La recesión no es solo una opinión, es un hecho técnico: se define como dos o más trimestres de caída en la actividad económica o una contracción significativa y generalizada en el consumo, la industria, la construcción y el empleo formal. [INDEC] Esto es exactamente lo que estamos viviendo desde finales de 2023: el consumo ha caído en picada, la construcción se ha desplomado, la industria sigue por debajo de los niveles que teníamos antes, y el empleo registrado no muestra señales de recuperación, al contrario, sube el informal [DATO][DATO 2]. Aunque algunos indicadores puedan "rebotar" desde un punto muy bajo, eso no cambia el hecho de que la economía ha estado en contracción.
En cuanto a la pobreza, afirmar que "baja fuertemente" es, por lo menos, apresurado. Puede que haya una mejora estadística momentánea debido a la desaceleración de la inflación o a cambios en la metodología, pero el empobrecimiento se mide por los ingresos reales y la capacidad de consumo. Los salarios y las jubilaciones aún están por debajo de los niveles reales de 2023, las tarifas y los servicios han aumentado considerablemente, y el gasto básico pesa más en los hogares. Eso es empobrecimiento, aunque la línea de pobreza se ajuste.
Si comparamos el inicio de su gestión con finales de 2025, la deuda bruta ha pasado de aproximadamente US$ 425.556 millones a US$ 455.067 millones, lo que significa un aumento de casi US$ 30.000 millones en términos nominales.
En otras palabras, no es que la deuda haya desaparecido; simplemente ha cambiado su composición y la forma en que se presenta. Este crecimiento se debe a capitalizaciones, ajustes por inflación y la emisión de nuevos bonos y préstamos internacionales.

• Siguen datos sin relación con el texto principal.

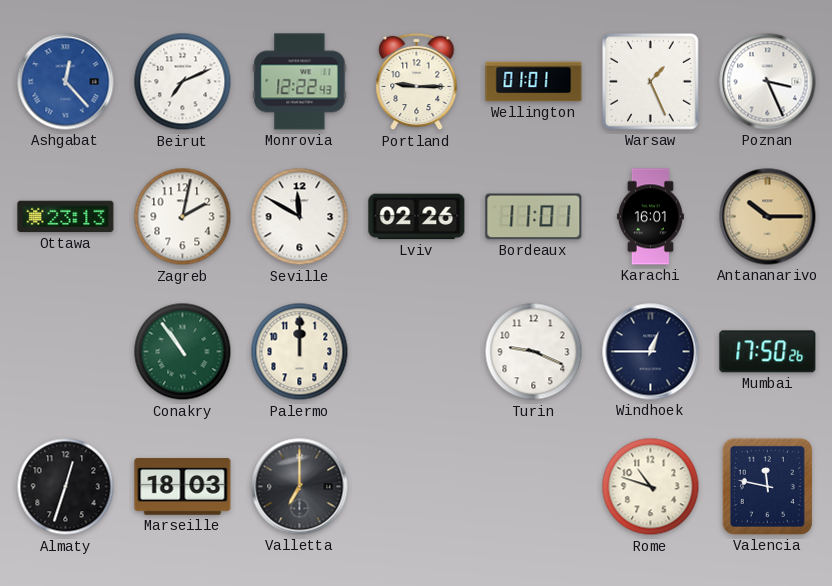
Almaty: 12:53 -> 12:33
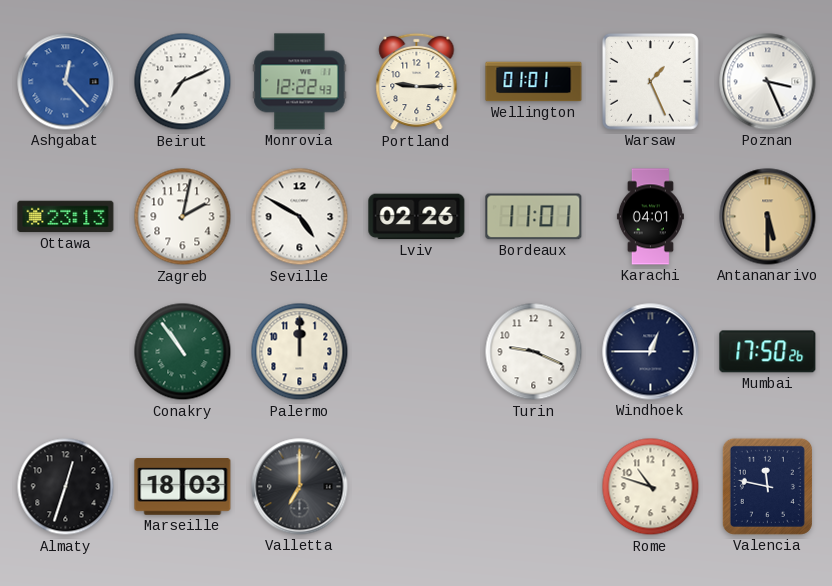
Seville: 11:50 -> 4:50
Karachi: 16:01 -> 04:01
Antananarivo: 10:15 -> 5:30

Afirmar que la deuda "bajó" sin especificar qué tipo de deuda estás considerando (consolidada, neta, con cuasi-fiscal, etc.) puede resultar confuso. Si lo medimos de manera estándar (deuda bruta de la Administración Nacional), sí ha aumentado durante la gestión de Milei. [FUENTE]
Las reservas suben, pero es clave aclarar cómo suben. No es principalmente por un boom exportador ni por inversión productiva, sino en buena parte por endeudamiento y operaciones financieras, por eso aclaré que "no hay reservas fuertes".
Mirá que incluso desde fuentes económicas se reconoce que la operación de Bessent no fue solo un regalo ni un rescate sin retorno. El mismo Scott Bessent afirmó que la línea de swap con Argentina fue diseñada para que EEUU no perdiera dinero, algo que él mismo aseguró públicamente ("el ESF nunca ha perdido dinero y no lo perderá ahora").[CITA]
De hecho, para poder "anunciar el reembolso completo" de ese swap y decir que todo está cancelado, Argentina tuvo que recurrir a nueva deuda y reemplazar un acreedor por otro bajo condiciones que no son del todo claras. El resultado fue que Bessent recuperó su capital y obtuvo decenas de millones de dólares en ganancias, mientras que el Banco Central argentino asumió un nuevo pasivo con un costo financiero adicional.[FUENTE]
Esto coincide con la lógica que Bessent mismo defendió: el acuerdo no es un donativo, sino una operación financiera estratégica para EEUU, con la idea de "comprar barato y vender caro" y evitar pérdidas para los contribuyentes estadounidenses. En criollo: nos cagaron.